The Mudcat Café TM
Thread #90351   Message #2052017
Posted By: Azizi
15-May-07 - 12:49 AM
Thread Name: Origins: Kookaburra - possible copyright info.
Subject: RE: Origins: Kookaburra - possible copyright info.
Jenny O,

Aren't vibes amazing?! I was sleeping, but woke up and decided to peek at Mudcat and the first thread I glanced at was this one, and what do I see but that you had just posted a comment that included my name. I musta heard you callin me, girlfriend]

What is also amazing is the selective power of memory. I now recall that when I was a child I also learned that second verse about Kooaburra eating gum drops. I'm not sure why I forgot it-esepecially since now I know what gum drops are but I don't think I knew that when I was a young school child.

Btw, Jenny, I like the website whose link you posted. I think that children's songs should be used more often in the classroom-for fun and to reinforce all kinds of social and academic skills. However, that lesson plan strikes me as a bit too rigid. For instance instead of sticking exactly to the performance instructions that are given on that website, I think it would be interesting to see how children would choreograph the moves to make to that-and to other songs.

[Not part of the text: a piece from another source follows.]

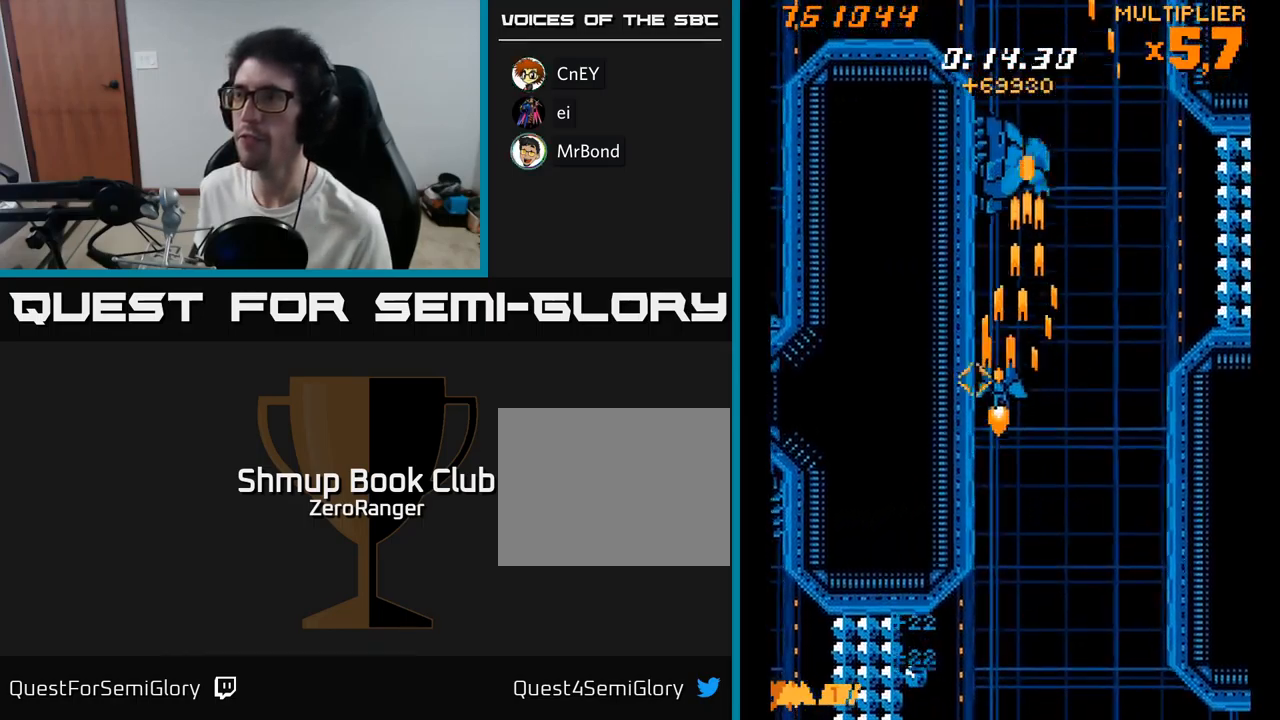
{"buttons": ["A", "DPAD_DOWN"], "right_stick": "center", "events": [[333, "DPAD_UP", "up"], [350, "DPAD_RIGHT", "down"], [383, "DPAD_DOWN", "down"], [400, "DPAD_RIGHT", "up"]]}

And-fwiw- I think American children & youth & adults * would really have problems with these directives:

"Make a circle. On the first line of the song, take one jump to the circle center and assume a slight squatting position with hands on top of thighs. On line two, stand upright and flap arms like bird wings. On first "Laugh kookaburra," shake your shoulders in a pantomime of a laugh. On the second "Laugh kookaburra," hold your belly in continued pantomime of a laugh. On the last line, jump back to original circle area and nod heads at one another".

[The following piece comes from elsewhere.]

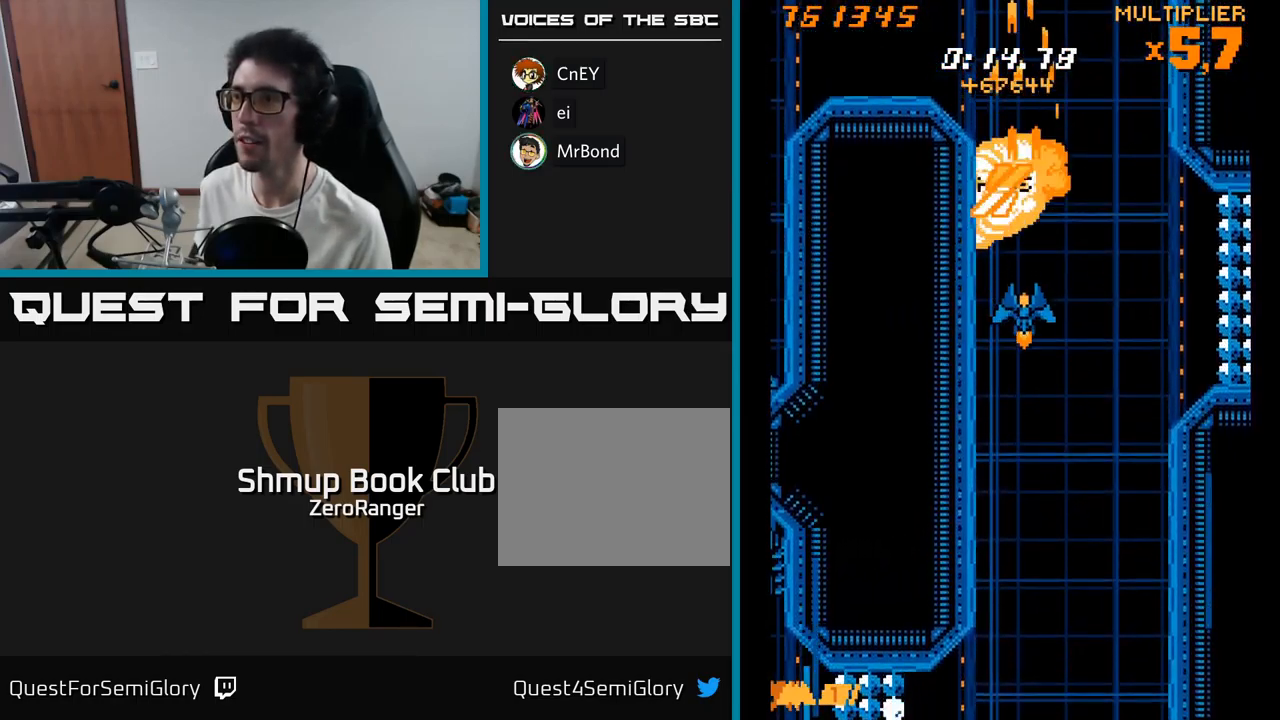
{"buttons": ["A", "DPAD_UP", "DPAD_LEFT"], "right_stick": "center", "events": [[50, "DPAD_RIGHT", "down"], [67, "DPAD_DOWN", "up"], [100, "DPAD_UP", "down"], [117, "DPAD_RIGHT", "up"], [300, "DPAD_LEFT", "down"]]}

Mostly I think that they {we} would have problems with the "assume a ...squatting position" instruction. To Americanize this instruction, "assume a" could be changed to "make a" . But 'squat'?!!? Hmmm. Why do I think about people going to the bathroom when I read that word? Maybe it's me...

I think that there is probably another word or phrase that could be substituted for squat, but I can't think of it right now.

Then there's the line "hold your belly in continued pantomime of a laugh".... Hmmm, again. Sure, you could explain what a pantomine is. And that's good, but would kids "get" that laughter involves holding their "stomach} {which is a more easily understood USA English word for children for belly}? I don't think so, unless you evoke the image of fat, jolly Santa Claus who would hold his stomach when he laughed. Then, some of the overweight children might get laughed at which is definitely not a desired outcome...

I guess that I'm being too analytical. I just think that not only should the game instruction not be too rigid, it should also not take so long to explain how to play the game that children get bored or figgity while waiting for the actual game performance to begin.

That said, I feel like I just trashed a gift. In the real world, I would have just said "thank you" and left it like that. But instead, I went into my analytical mode. Jenny, please don't think that I don't appreciate you hipping me to that website. I do appeciate it. Thanks again.

Now it's back to bed for me.

Goodnight and good day and best wishes,


* I said "children, youth, and adults" because I've found that it's fun and good for all age groups to experience playing singing games together.